(Data entries)
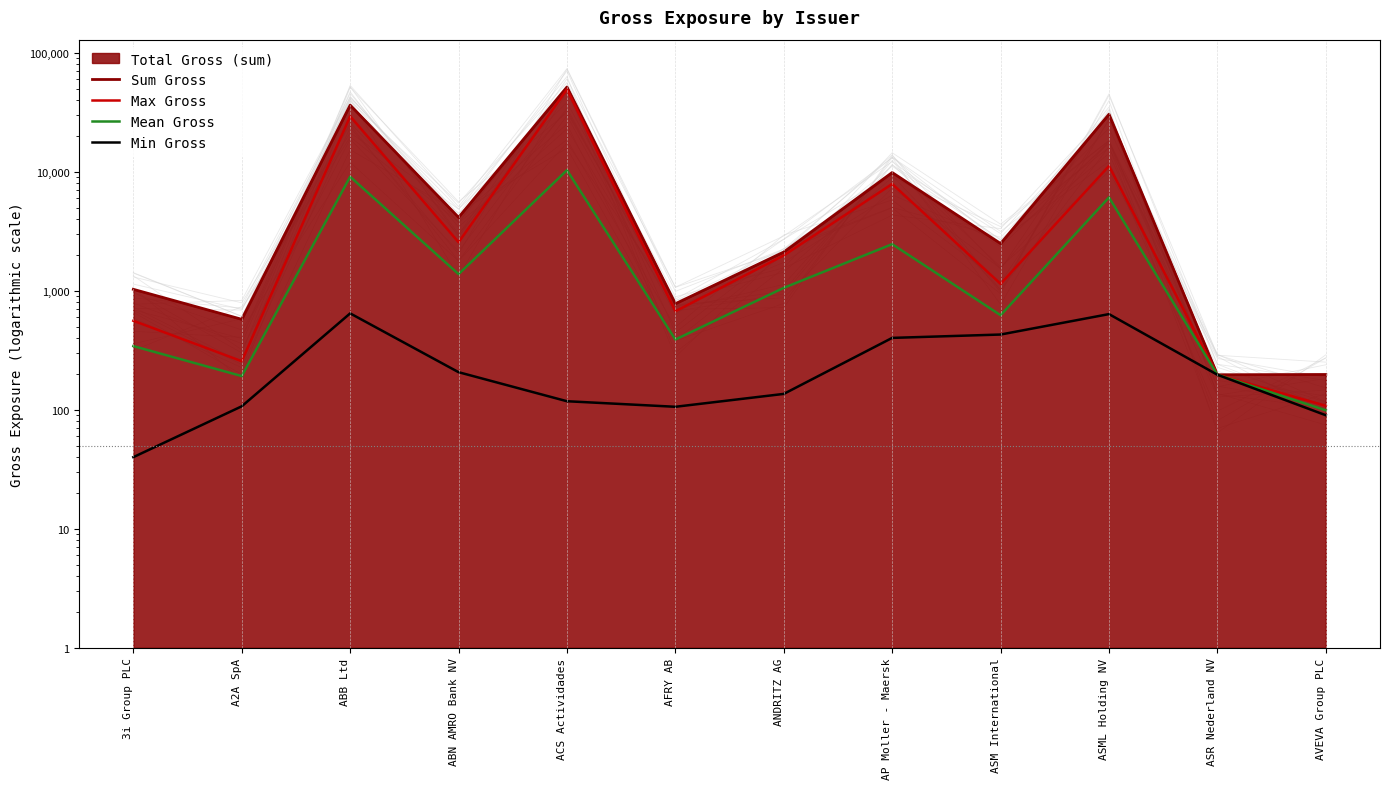

What is the total value across all series at ANDRITZ AG?

5295.0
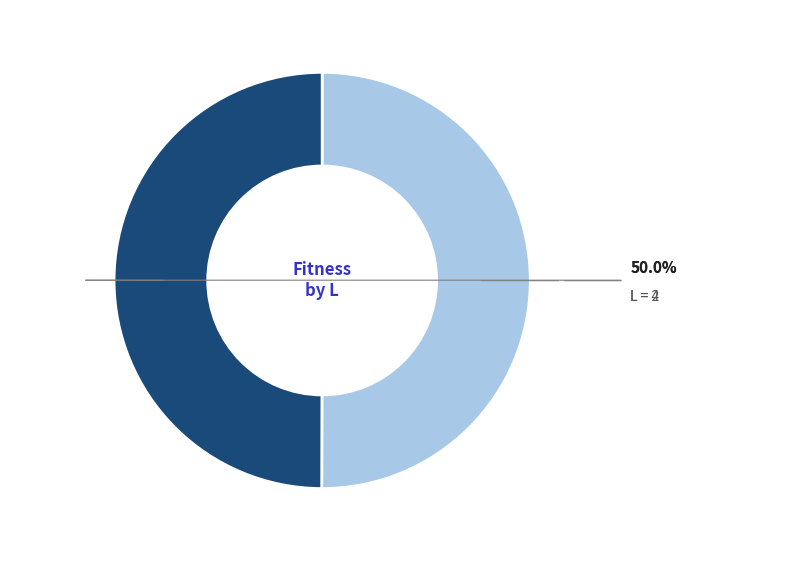

Count the number of slices in the pie.

2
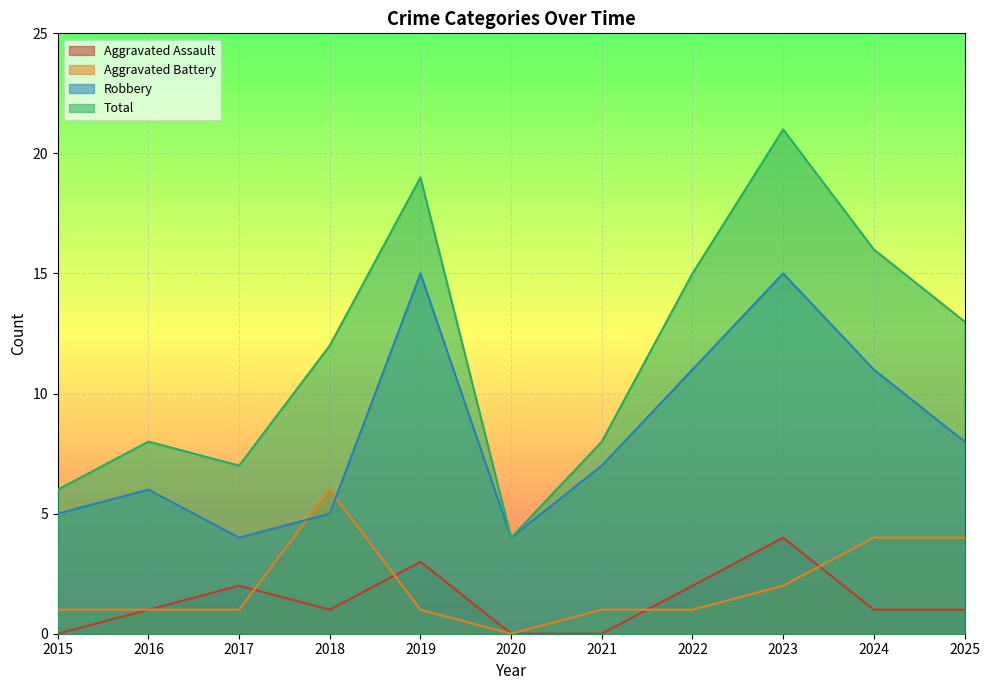

At which category is the sum across all series the highest?

2023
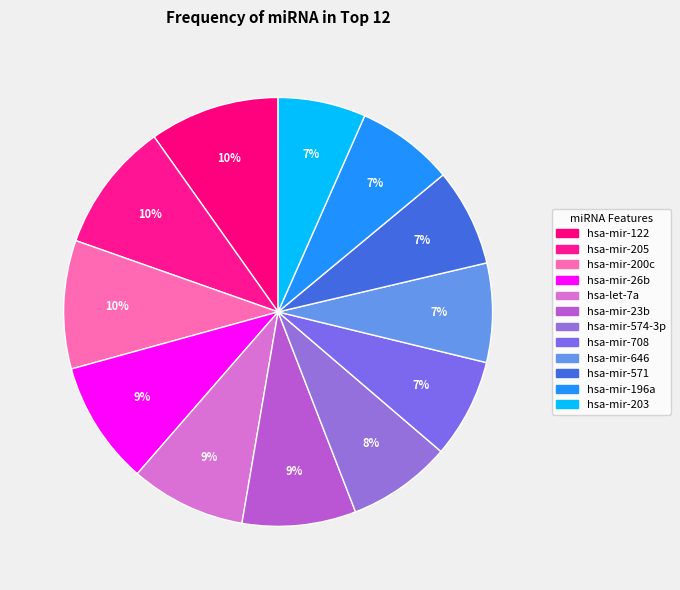

How many slices are in this pie chart?

12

_Work order_.
Copy every row above word for word, but leave out the pictures.

_Solution to the problem_.
What is the total value across all series at ANDRITZ AG?

5295.0

Count the number of slices in the pie.

2

At which category is the sum across all series the highest?

2023

How many slices are in this pie chart?

12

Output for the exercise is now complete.